Many "trained" missionaries begin their work in a cross-cultural context without a clear understanding of the missionary task. From a personal perspective this statement was partially descriptive of our missions team. We were well prepared to learn new languages and cultures. We had basic preparation to lead unbelievers into a saving relationship with Jesus Christ. We effectively struggled with contextualizing the Gospel in a new and different culture. Our team, however, consumed hundreds of hours trying to determine what to do next. And because we did not adequately understand the process of missions, we made many mistakes along the way.
Generally, the problem is not the content of the training but the nature of training. The study of Missiology is frequently more topical than sequential. Curriculum focuses more on development of knowledge rather than of skill. For example, it should be axiomatic that courses on church growth or leadership training are best taught as tasks to be learned in a sequence rather than a body of information to be understood about a discipline.
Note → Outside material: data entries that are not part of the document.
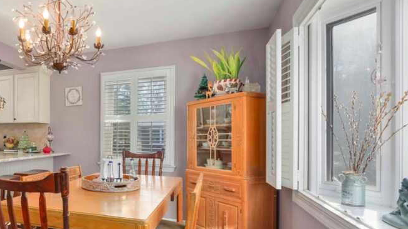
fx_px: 260
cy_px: 141
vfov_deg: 47.3
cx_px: 93
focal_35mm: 24
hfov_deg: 70.3
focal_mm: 7
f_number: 3.2
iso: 800
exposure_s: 1/100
The major tasks of missions are sequential and thus must be taught and modeled as process.
Also, related to the problem of the nature of training is breadth of vision. For example, two missions teams enter the same area. One team’s purpose is toplant a church in one sector of the city or ethnic group. The second team aims to develop church planting movements. According to Erich Bridges of the International Mission Board of the Southern Baptist Convention, a church-planting movement is "the rapid multiplication of churches among a people group that enables them to reach their entire people--then to reach out to other peoples" (1999, 7). Limited vision leads to limited results. Results are generally commensurate with the breadth of vision.
This article attempts to outline the broad process of establishing such church-planting movements from the missionaries’ initial entry onto the field to the passing of the baton of leadership to the national church. It was written for two major reasons. First, this articles enables missionaries to visualize the broad process of missions and the roles and skills required of missionaries during each stage of planting and developing a new missions movement. A central assumption is that missionaries should be long-term servants willing to grow with their missions movements and develop new roles commensurate with the needs of their developing movement. Missionaries are ideally identificationalists developing new skills as they personally relate to people within their culture. Second, the article challenges those who equip missionaries to focus not only on the initial stages of church planting--the "learning" and "growth" periods--but also on the final stages of church planting--the "collaborative" and "phase-out" periods. Traditionally the study of church planting has focused more on church initiation rather than on church maturation.
 Identificationalists, as contrasted to extractionists, assume the role of learners in a new culture, reciprocally relate to those of the new culture as equals, learn their language and thought categories, and personalize their ministry (Van Rheenen, Zondervan, 1996, 59-61).